» Texte fourni
•••
Les distributions hebdomadaires ont débuté il y a trois semaines et devraient se poursuivre jusqu’au déconfinement total. Elles exigent une étroite collaboration entre les Restos du cœur, Emmaüs Habitat et les associations locales. « On a pris contact avec Les Restos pour savoir s’il était possible d’organiser de la distribution dans des cités Emmaüs, rembobine Delphine Depaix. Sachant qu’en plus avec le confinement, ce n’était pas forcément pertinent que les gens circulent pour récupérer des colis à des points de collecte. On a ciblé les quartiers qui sont les plus précaires comme ici à Bobigny ou à la cité Floréal au Blanc-Mesnil. »

De 10 à 70 en trois semaines

Et à Bobigny, c’est l’association Phoenix, qui assure en temps normal du soutien scolaire du CP à la 6e, qui fait le lien entre les Restos et gens dans le besoin et permet d’identifier ces derniers. « Les familles ne vont pas spontanément appeler leur bailleur en disant "je n’arrive pas à remplir mon frigo", elles vont plutôt en parler aux associations qui sont bien implantées dans le quartier », indique la directrice d’Emmaüs. « Ici, il y a 800 logements, mais tout le monde se connaît. On fait vite le tour, et même si eux, je ne les connais pas, eux me connaissent, explique Mohamed, le président de Phoenix. Et c’est comme ça que je suis devenu référent de l’opération. »

Mohamed Bouriache (à droite), directeur de l'association, tient à jour la liste des béénficiares de l'aide.
•••
» Extraits des entrées
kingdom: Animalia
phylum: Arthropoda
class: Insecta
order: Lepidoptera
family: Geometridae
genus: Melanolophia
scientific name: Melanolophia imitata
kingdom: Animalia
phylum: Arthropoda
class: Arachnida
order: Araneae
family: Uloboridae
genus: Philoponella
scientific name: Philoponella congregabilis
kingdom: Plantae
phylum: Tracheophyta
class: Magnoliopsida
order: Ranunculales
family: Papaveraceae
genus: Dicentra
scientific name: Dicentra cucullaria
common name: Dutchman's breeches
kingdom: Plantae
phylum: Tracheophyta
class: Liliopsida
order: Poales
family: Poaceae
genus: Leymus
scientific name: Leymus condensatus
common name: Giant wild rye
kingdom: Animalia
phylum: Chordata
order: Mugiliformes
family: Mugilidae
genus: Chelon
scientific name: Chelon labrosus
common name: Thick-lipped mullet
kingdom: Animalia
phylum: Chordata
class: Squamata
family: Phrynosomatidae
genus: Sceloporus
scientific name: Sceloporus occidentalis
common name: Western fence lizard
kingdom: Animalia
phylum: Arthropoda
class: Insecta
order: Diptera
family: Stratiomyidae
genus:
•••
» Exercices proposés
**a.** Reproduisez à l'identique le passage du texte fourni qui commence par « Et à Bobigny, c’est » et se poursuit jusqu'à « béénficiares de l'aide. ».
**b.** D'après le texte fourni, quelle activité l'association Phoenix assure-t-elle en temps normal ?
Les entrées proviennent d'une source distincte du texte fourni.

» Corrigés détaillés
**a.**
Et à Bobigny, c’est l’association Phoenix, qui assure en temps normal du soutien scolaire du CP à la 6e, qui fait le lien entre les Restos et gens dans le besoin et permet d’identifier ces derniers. « Les familles ne vont pas spontanément appeler leur bailleur en disant "je n’arrive pas à remplir mon frigo", elles vont plutôt en parler aux associations qui sont bien implantées dans le quartier », indique la directrice d’Emmaüs. « Ici, il y a 800 logements, mais tout le monde se connaît. On fait vite le tour, et même si eux, je ne les connais pas, eux me connaissent, explique Mohamed, le président de Phoenix. Et c’est comme ça que je suis devenu référent de l’opération. »

Mohamed Bouriache (à droite), directeur de l'association, tient à jour la liste des béénficiares de l'aide.

**b.** Elle assure du soutien scolaire du CP à la 6e.